At this stage, it is already very difficult for the victim to leave. Her mental balance is disturbed. She begins to look for the reason for what is happening in herself and tries to improve herself to save the situation. She learns to recognize the mood of the aggressor so as not to provoke outbursts of anger. The narcissist feels this and plays with her like a cat and a mouse, gradually complicating the task. He does everything to disrupt her plans, not to let her get what she wants.
The next stage of suppression is the prohibition on the expression of emotions. He defiantly does not listen to her complaints, ignores anger, and reduces any emotional manifestation to absurdity. So he inspires her that her feelings and states are worthless, that they are unjustified and illogical. At this time, the victim often has his first somatic problems. It could be a loss of sleep or appetite as the body tries to convey to her that something unbearable is happening.
6. Depletion of resources
At this stage, the narcissist begins to openly treat the victim not as a living person, but as a set of functions, mercilessly mocks her, uses all the resources at her disposal unlimitedly. The victim may have more serious health problems, but this does not affect the narcissist. In special cases, it may even interfere with timely assistance.
The victim develops professional and social discord. Instead of support, the narcissist makes fun of her. Emphasizing that she was in this position through her own fault and imprudence. He can spread distorted information in a circle of acquaintances, complaining to them about how he has suffered from such an inadequate victim. Thus, he isolates her and makes it impossible to seek help.
What happens when the victim has no resources?
Perhaps the tyrant will soften, understand what he has done, and become kind and caring again? If this happens, then only in a fairy tale or in a romantic movie, where the villain becomes a knight again or the spell of an evil sorceress is destroyed. In fact, you have to come to terms with the fact that the narcissist was never interested in personality, he only needed a resource. And accordingly, if there is no resource, then it’s time to leave and look for the place where it still exists.
Pity and remorse are not his qualities. In general, he is in very poor contact with his emotions, which means that the feeling of guilt is not available to him. On the contrary, he can accuse the victim of being so unsuitable for life and causing him so much trouble. According to the classics of the genre, he will leave, leaving the victim in the most unenviable position, without work and livelihood, with undermined health and a bunch of problems.
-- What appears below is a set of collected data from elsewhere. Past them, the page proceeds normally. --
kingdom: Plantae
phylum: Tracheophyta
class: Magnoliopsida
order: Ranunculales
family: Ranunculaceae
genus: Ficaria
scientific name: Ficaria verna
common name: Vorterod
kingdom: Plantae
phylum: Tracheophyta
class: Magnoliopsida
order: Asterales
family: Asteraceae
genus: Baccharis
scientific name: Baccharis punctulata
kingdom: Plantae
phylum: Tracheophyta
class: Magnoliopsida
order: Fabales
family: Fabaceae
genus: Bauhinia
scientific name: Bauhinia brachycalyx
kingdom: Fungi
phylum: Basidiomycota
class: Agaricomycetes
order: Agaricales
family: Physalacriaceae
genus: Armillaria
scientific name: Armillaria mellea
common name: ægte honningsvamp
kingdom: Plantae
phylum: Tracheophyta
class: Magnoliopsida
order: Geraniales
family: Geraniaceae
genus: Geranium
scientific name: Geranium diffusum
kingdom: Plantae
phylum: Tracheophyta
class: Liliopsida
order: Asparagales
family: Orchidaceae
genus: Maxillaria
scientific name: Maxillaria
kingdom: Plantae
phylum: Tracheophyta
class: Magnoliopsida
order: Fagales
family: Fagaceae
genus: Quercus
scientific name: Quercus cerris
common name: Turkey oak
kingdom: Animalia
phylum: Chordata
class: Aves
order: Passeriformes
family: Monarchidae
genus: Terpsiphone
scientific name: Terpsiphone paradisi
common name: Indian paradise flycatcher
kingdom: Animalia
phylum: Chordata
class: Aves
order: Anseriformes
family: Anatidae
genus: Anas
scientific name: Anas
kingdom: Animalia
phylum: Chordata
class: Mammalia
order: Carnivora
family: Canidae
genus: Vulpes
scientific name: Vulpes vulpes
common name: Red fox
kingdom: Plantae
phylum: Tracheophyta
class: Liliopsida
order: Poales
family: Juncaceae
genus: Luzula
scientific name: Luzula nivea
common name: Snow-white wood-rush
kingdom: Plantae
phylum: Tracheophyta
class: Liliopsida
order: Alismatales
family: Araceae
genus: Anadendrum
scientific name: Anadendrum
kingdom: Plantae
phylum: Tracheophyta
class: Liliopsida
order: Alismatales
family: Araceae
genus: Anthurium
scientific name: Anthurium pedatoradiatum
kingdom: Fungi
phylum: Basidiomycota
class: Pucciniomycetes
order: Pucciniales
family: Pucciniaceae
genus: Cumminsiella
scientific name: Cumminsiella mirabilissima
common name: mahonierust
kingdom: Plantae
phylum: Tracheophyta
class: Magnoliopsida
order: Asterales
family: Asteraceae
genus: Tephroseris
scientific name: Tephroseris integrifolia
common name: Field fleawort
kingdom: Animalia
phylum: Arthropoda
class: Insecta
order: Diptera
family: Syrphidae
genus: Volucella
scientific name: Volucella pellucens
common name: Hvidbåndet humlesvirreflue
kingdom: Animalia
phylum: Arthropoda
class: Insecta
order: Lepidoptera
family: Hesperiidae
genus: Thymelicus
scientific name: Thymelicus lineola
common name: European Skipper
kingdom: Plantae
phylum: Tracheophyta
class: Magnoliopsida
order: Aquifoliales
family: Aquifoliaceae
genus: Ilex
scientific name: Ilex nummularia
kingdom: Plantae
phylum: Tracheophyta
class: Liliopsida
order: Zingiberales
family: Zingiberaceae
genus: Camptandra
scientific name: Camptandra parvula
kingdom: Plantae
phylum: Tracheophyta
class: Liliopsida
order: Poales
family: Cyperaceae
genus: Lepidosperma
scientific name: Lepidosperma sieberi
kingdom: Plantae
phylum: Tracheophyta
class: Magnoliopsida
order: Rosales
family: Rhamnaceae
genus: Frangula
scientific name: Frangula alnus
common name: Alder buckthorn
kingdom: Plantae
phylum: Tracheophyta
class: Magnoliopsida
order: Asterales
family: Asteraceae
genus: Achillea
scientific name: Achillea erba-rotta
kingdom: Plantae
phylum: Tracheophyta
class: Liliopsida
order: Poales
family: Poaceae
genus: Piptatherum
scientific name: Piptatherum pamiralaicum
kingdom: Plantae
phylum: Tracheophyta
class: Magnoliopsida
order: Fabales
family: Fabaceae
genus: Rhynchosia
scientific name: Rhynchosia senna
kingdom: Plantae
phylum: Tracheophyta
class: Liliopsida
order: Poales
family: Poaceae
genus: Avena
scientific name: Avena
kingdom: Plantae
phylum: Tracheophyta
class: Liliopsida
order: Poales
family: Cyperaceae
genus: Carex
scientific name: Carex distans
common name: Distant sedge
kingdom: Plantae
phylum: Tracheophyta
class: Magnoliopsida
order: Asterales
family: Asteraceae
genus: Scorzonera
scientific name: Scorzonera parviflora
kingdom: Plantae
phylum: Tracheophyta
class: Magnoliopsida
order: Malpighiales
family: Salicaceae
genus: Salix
Is it possible to return the once handsome prince?
It is possible, but only is it necessary? The narcissist generally has the ability to periodically return in order to see whether the victim is so devoted to him as before, whether she suffers without him, whether she has new resources. If he finds that she has what he needs, he will stay for a long time. Even the fact that the victim is already in a new relationship will not stop him. He will do everything to destroy them and return “what is rightfully his.”
The main task of the victim
To cope with the tempting expectation that he will change. It will not happen. With each new chance given to him, the narcissist’s attitude will only get worse, any attempts by the victim to draw personal boundaries will be punished. However, the position of the victim, in this case, is not a personality trait, but a situational role, and this role can be abandoned. It is not simple. This is a real struggle and this is a struggle for oneself.
It will not be easy, you will have to call on all your resources for help, give up the “rose-colored glasses” and remain firm to the end. Do not neglect external support from loved ones. But no less important is the internal state because by acting on it, the manipulator can reduce all efforts to zero. To obtain the desired freedom, you will have to work out all those internal levers – fears, doubts, conflicts that a manipulator can put pressure on.